Definition:
If $S$ is a subset of monoid $[M;∗]$, the submonoid generated by $S$, $⟨S⟩$, is defined by:
- The identity of M belongs to $⟨S⟩$; and $a ∈ S ⇒ a ∈ ⟨S⟩$
- $a, b ∈ ⟨S⟩ ⇒ a ∗ b ∈ ⟨S⟩$
Exercise:
Let $S_1$ = {$1$}, $S_2$ = {$\frac{1}{2}$} and $S_3$ = {$-1$} be subsets of $\Bbb{Q}$. Describe $⟨S_i⟩$ ($i = 1, 2, 3$) when $\Bbb{Q}$ is a monoid with multiplication.
I'm not quite sure how to solve this. For example with the first subset I get that
{$1$, $id_Q$} ∈ $⟨S_1⟩$ ($id_Q$ being the identity of $\Bbb{Q}$)
but that's about as far as I can get. And as applying the definition to the different subsets is definitely not the solution can someone explain me how to proceed or tell me what I'm doing wrong here? Thank you!

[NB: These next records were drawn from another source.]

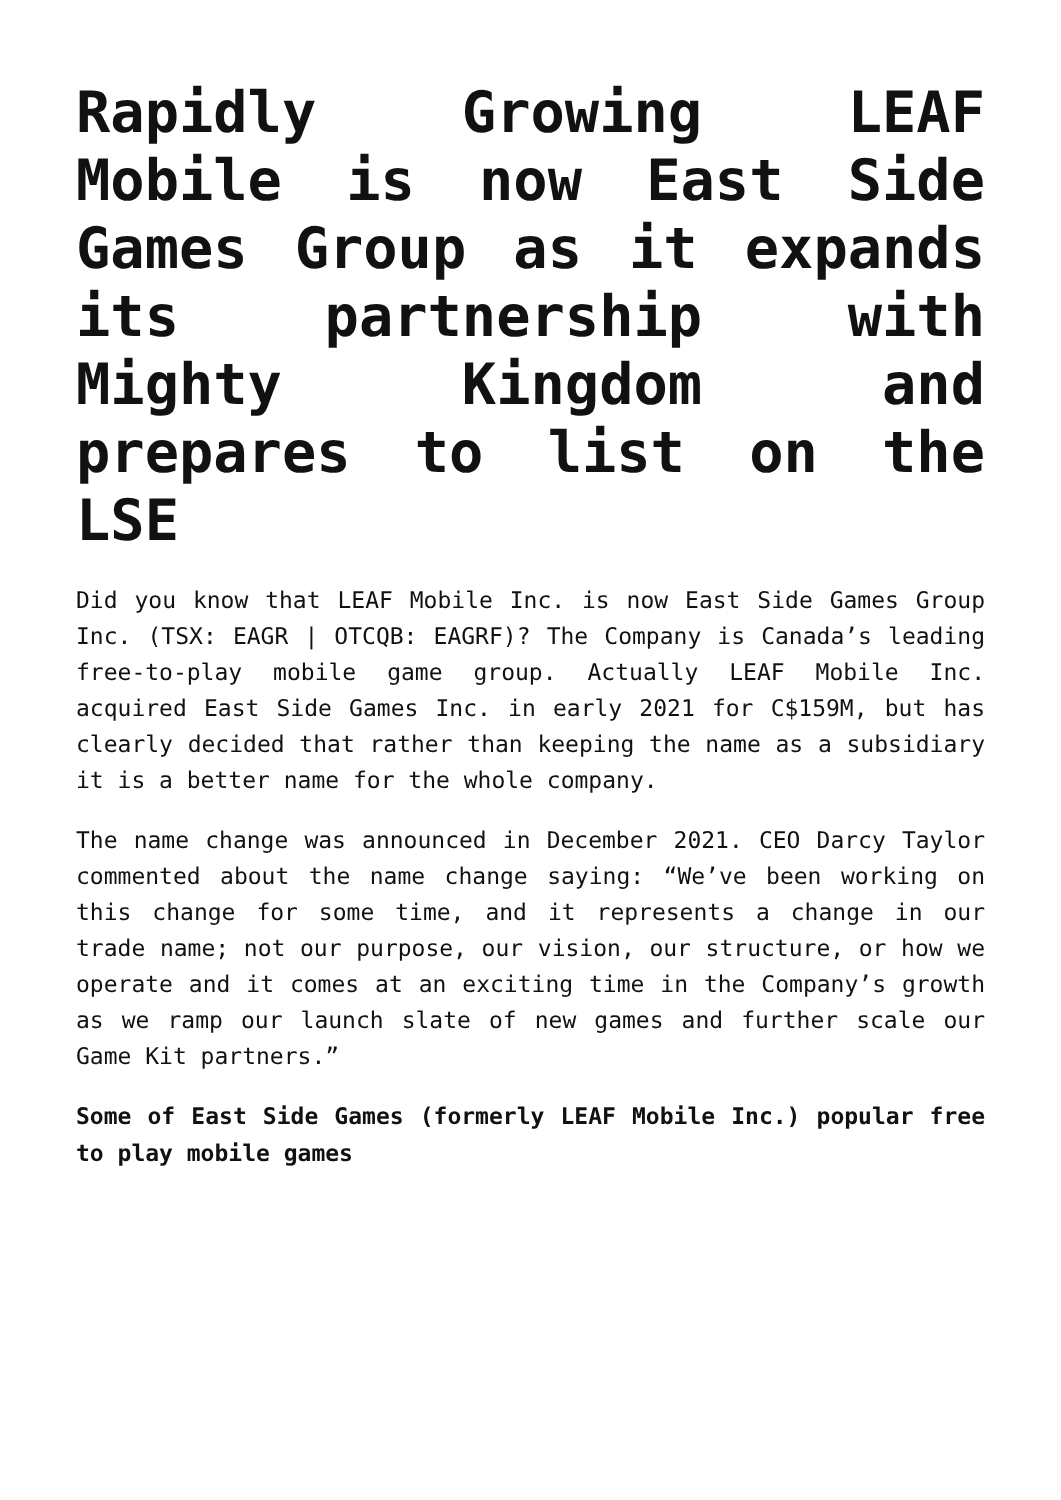Rapidly Growing LEAF Mobile is now East Side Games Group as it expands its partnership with Mighty Kingdom and prepares to list on the LSE
Did you know that LEAF Mobile Inc. is now East Side Games Group Inc. (TSX: EAGR | OTCQB: EAGRF)? The Company is Canada’s leading free-to-play mobile game group. Actually LEAF Mobile Inc. acquired East Side Games Inc. in early 2021 for C$159M, but has clearly decided that rather than keeping the name as a subsidiary it is a better name for the whole company.
The name change was announced in December 2021. CEO Darcy Taylor commented about the name change saying: “We’ve been working on this change for some time, and it represents a change in our trade name; not our purpose, our vision, our structure, or how we operate and it comes at an exciting time in the Company’s growth as we ramp our launch slate of new games and further scale our Game Kit partners.”
Some of East Side Games (formerly LEAF Mobile Inc.) popular free to play mobile games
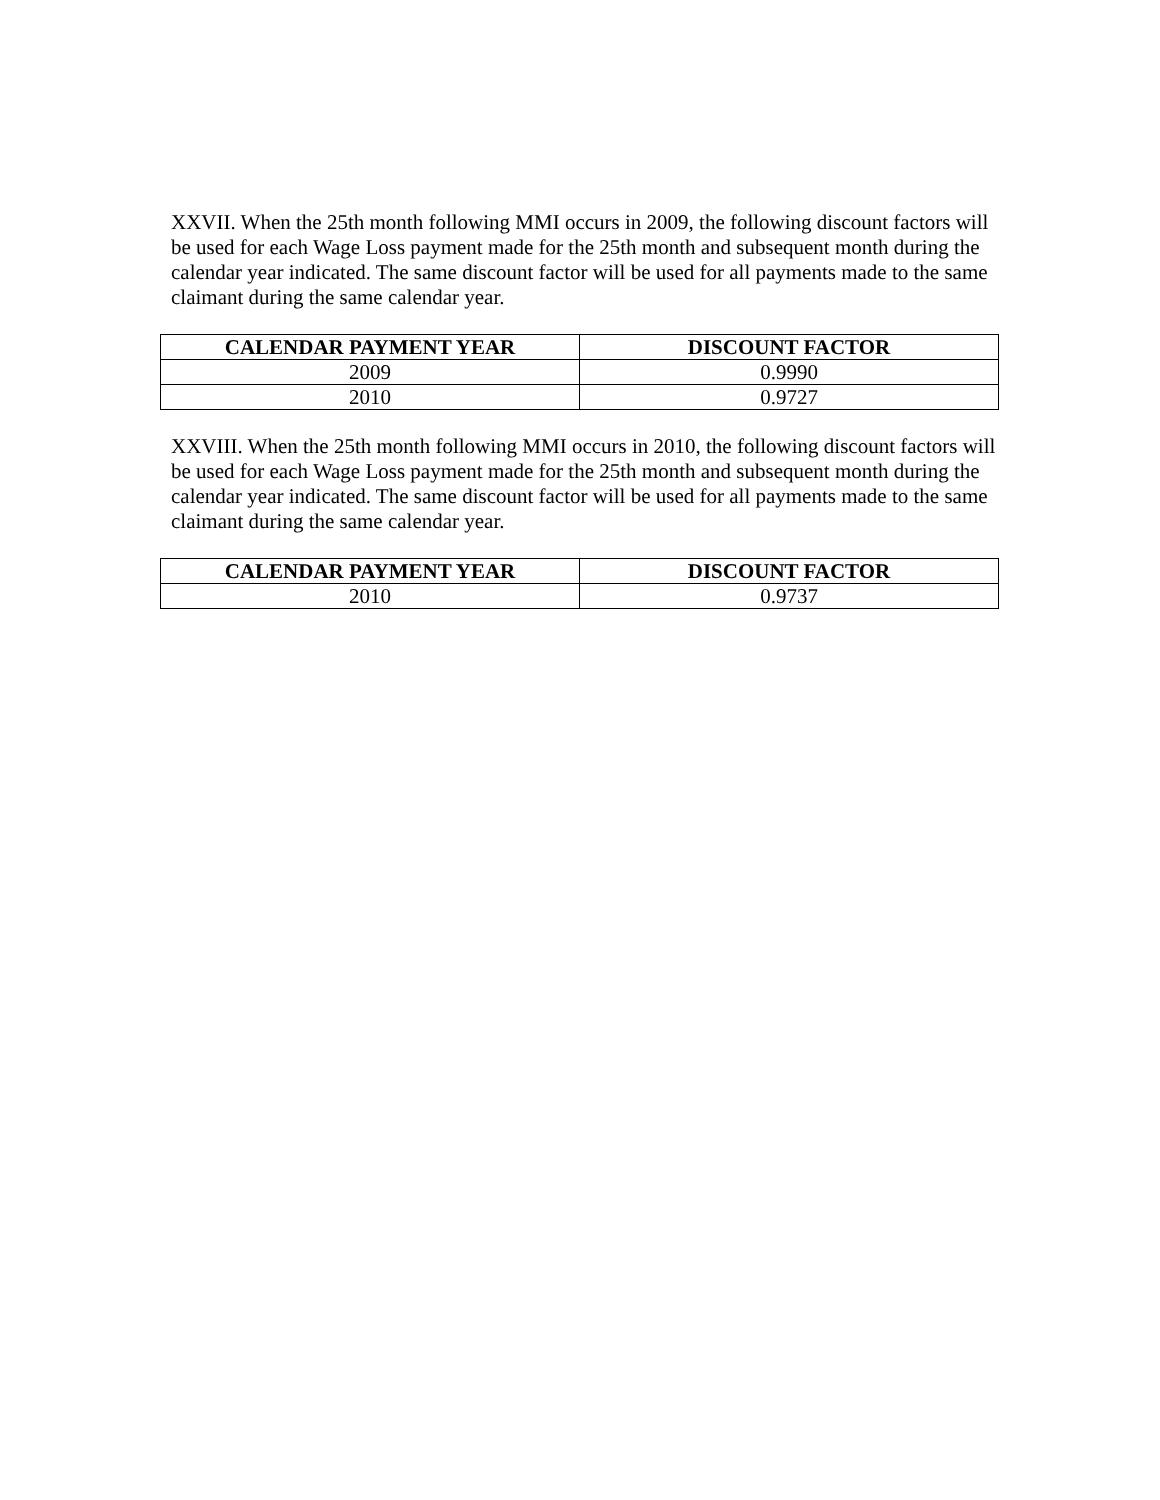XXVII. When the 25th month following MMI occurs in 2009, the following discount factors will be used for each Wage Loss payment made for the 25th month and subsequent month during the calendar year indicated. The same discount factor will be used for all payments made to the same claimant during the same calendar year.
| CALENDAR PAYMENT YEAR | DISCOUNT FACTOR |
| --- | --- |
| 2009 | 0.9990 |
| 2010 | 0.9727 |
XXVIII. When the 25th month following MMI occurs in 2010, the following discount factors will be used for each Wage Loss payment made for the 25th month and subsequent month during the calendar year indicated. The same discount factor will be used for all payments made to the same claimant during the same calendar year.
| CALENDAR PAYMENT YEAR | DISCOUNT FACTOR |
| --- | --- |
| 2010 | 0.9737 |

Under multiplication, identity element of $ \mathbb{Q} $ is $1$. So, $ 1 \in \langle S_i \rangle $ for any $i$. Furthermore, we have to make sure that the group is closed under the binary operation, multiplication in this case. Consider $ \langle S_1 \rangle $. $1$ is already there and certainly, $ \langle S_1 \rangle = \{ 1 \} $. On the other hand, $ \langle S_3 \rangle$ requires we add $ 1$ to the set. Then, we are done as product of $ 1 $ and $ - 1$ (and no matter how many times or how you operate these two) is always $ \pm 1 $. So, $ \langle S_3 \rangle = \{ \pm 1 \} $. Finally, for $ \langle S_3 \rangle $, you can see that it will have $ 1 $ and $ \frac{1}{2} $ at least. However, $\frac{1}{2}\cdot \frac{1}{2} = \frac{1}{4}$ so we have to make sure it's in the set. By similar argument $ \frac{1}{2^n}$ such that $n \geq 0 $ should be in the set. So, we have $ \langle S_3 \rangle = \{ \frac{1}{2^n} \mid n \geq 0 \} $.